None of this is new. Rather than winning or losing prices from Oscars on the basis of quality, films and actors are always affected by external factors. When Paul Newman won the best actor Oscar for the color of the money in 1987, it was largely due to the hot and hollywood feelings towards a beloved Tinseltown icon. At the other extreme, after Mickey Rourke was recorded using a homophobic insult against a journalist at the end of 2008, it is not surprising that he did not win the best actor Oscar for the wrestler in 2009 : Sean Penn won him instead for playing Harvey Milk, the rights activist of homosexuals, in milk.

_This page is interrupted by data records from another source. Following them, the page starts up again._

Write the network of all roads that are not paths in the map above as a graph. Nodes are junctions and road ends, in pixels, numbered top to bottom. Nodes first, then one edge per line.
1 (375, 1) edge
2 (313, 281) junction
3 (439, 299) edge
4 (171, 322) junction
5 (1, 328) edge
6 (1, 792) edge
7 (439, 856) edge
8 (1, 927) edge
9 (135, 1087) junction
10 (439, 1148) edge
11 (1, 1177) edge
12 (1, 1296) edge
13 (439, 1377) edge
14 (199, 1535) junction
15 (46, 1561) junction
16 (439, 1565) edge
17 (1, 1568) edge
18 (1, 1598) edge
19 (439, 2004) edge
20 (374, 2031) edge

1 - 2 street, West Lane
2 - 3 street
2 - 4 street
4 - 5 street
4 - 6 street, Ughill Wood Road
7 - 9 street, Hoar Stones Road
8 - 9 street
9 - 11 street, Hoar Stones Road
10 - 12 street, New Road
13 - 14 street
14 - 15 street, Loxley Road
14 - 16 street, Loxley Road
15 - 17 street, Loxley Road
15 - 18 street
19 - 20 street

It is also true that film leaders and publicists never hesitated to arouse ugly rumors on competition. When Harvey Weinstein was the boss of Miramax, he was accused of Rivaux of Badmithing Awards, as when his film Shakespeare in Love won a surprise victory over the best image Save soldier Ryan in 1999. Since then, there has been mumnage That Natalie Portman did not do enough of her own dance in the black sawing of Darren Aronofsky, and did not give enough credit to her double of ballet. The previous year, there were tutrings only the campaigns for two nominees the best actresses, Andrea Riseborough And Michelle Yeohhad stretched the rules, even if they had not broken them. But this year, things seem to become uncontrollable.

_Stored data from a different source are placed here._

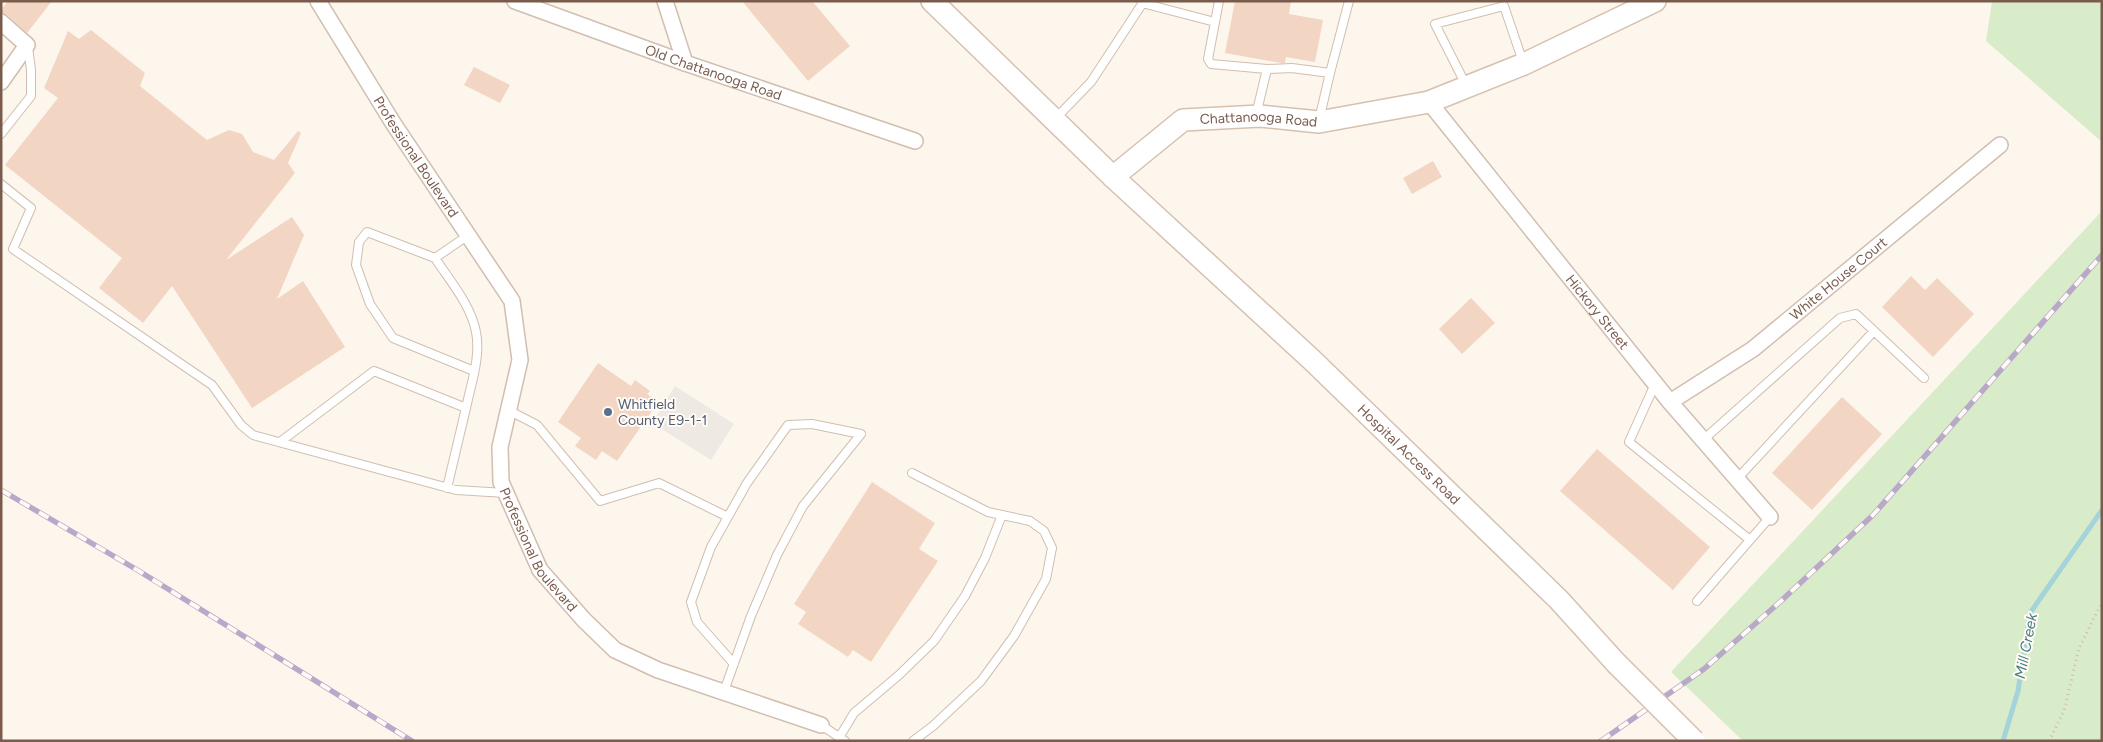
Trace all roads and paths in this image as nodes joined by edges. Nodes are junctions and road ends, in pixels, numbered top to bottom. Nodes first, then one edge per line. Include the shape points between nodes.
1 (318, 1) edge
2 (515, 1) edge
3 (665, 1) edge
4 (932, 1) edge
5 (1219, 1) edge
6 (1349, 1) edge
7 (1143, 2) edge
8 (1650, 2) edge
9 (1, 22) edge
10 (1214, 22) junction
11 (27, 45) junction
12 (686, 63) junction
13 (1524, 64) junction
14 (1267, 69) junction
15 (1330, 73) junction
16 (1, 82) edge
17 (1467, 87) junction
18 (1430, 102) junction
19 (1255, 116) junction
20 (1054, 120) junction
21 (1319, 122) junction
22 (1, 134) edge
23 (915, 142) dead end
24 (2000, 145) dead end
25 (1113, 177) junction
26 (1, 184) edge
27 (467, 236) junction
28 (435, 258) junction
29 (1874, 331) junction
30 (474, 371) junction
31 (1924, 378) dead end
32 (1655, 384) junction
33 (1670, 402) junction
34 (466, 408) junction
35 (507, 410) junction
36 (1703, 440) junction
37 (280, 442) junction
38 (912, 473) dead end
39 (1737, 479) junction
40 (447, 488) junction
41 (506, 493) junction
42 (1002, 515) junction
43 (728, 517) junction
44 (1770, 517) joint
45 (1750, 540) junction
46 (1697, 600) dead end
47 (2102, 602) edge
48 (734, 664) junction
49 (723, 694) junction
50 (821, 725) joint
51 (843, 739) edge
52 (913, 741) edge
53 (1694, 741) edge
54 (2049, 741) edge

1 - 27 street, Professional Boulevard
2 - 12 street, Old Chattanooga Road
3 - 12 street
4 - 20 main road
5 - 10 lane
6 - 15 lane
7 - 10 lane
7 - 20 lane via 1092,82
8 - 13 main road, Chattanooga Road
9 - 11 street
10 - 14 lane via 1208,59 1211,64
11 - 16 street
11 - 22 lane via 31,96
12 - 23 street, Old Chattanooga Road
13 - 17 main road, Chattanooga Road
13 - 17 lane via 1504,6 1435,24
14 - 15 lane via 1292,68
14 - 19 lane
15 - 21 lane
17 - 18 main road, Chattanooga Road
18 - 21 main road, Chattanooga Road
18 - 32 street, Hickory Street
19 - 21 main road, Chattanooga Road
19 - 25 main road, Chattanooga Road via 1183,120
20 - 25 main road
24 - 33 street, White House Court via 1753,349
25 - 53 main road, Hospital Access Road, bridge via 1326,374 1558,600 1616,664
26 - 37 lane via 31,208 13,249 212,385 241,425 253,434
27 - 28 lane
27 - 35 street, Professional Boulevard via 512,301 520,360
28 - 30 lane via 466,304 476,332
28 - 30 lane via 367,232 359,242 356,265 370,304 393,338
29 - 31 lane
29 - 36 lane via 1856,314 1840,318
29 - 39 lane
30 - 34 lane
32 - 33 street, Hickory Street
32 - 45 lane via 1629,442
33 - 36 street, Hickory Street
34 - 37 lane via 374,371
34 - 40 lane
35 - 41 street, Professional Boulevard via 500,447 501,482
35 - 43 lane via 536,425 600,501 659,484
36 - 39 street, Hickory Street
37 - 40 lane
38 - 42 lane via 988,512
39 - 44 street, Hickory Street
40 - 41 lane
41 - 49 street, Professional Boulevard via 540,570 615,650
42 - 51 lane via 965,596 934,641 854,713
42 - 52 lane via 1030,520 1044,532 1052,548 1046,579 1014,636 981,681
43 - 48 lane via 711,548 691,602 698,622
43 - 48 lane via 747,483 788,425 812,424 861,434 803,506 777,555
44 - 45 lane
45 - 46 lane
47 - 54 path via 2079,648 2064,711
48 - 49 lane
49 - 50 street, Professional Boulevard
50 - 51 lane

“I must say that I do not remember the so obvious dirty swimming pool played in a previous Oscar race,” explains Stephanie Bunbury, film journalist at Sydney Morning Herald. Bouilloning scandals and flying insults “suggest a new imperative to gain by fair means or faults,” she adds-but they may have more to do with the prevalence of social media than with campaigns of smear concerte concert . “That (animosity) reflects the desperate state of industry or simply the wickedness of the time when we live, I really have no idea. But it certainly brings a puff of sulfur to procedures.”
It also brings real uncertainty to procedures. In this febrile prize -ceremony season, when there is no dead certificate for the best image price, things are suddenly devoted Conclave And A complete unknownIf only because they may seem to the Academy of safe and non -controversial choices – so far, at least.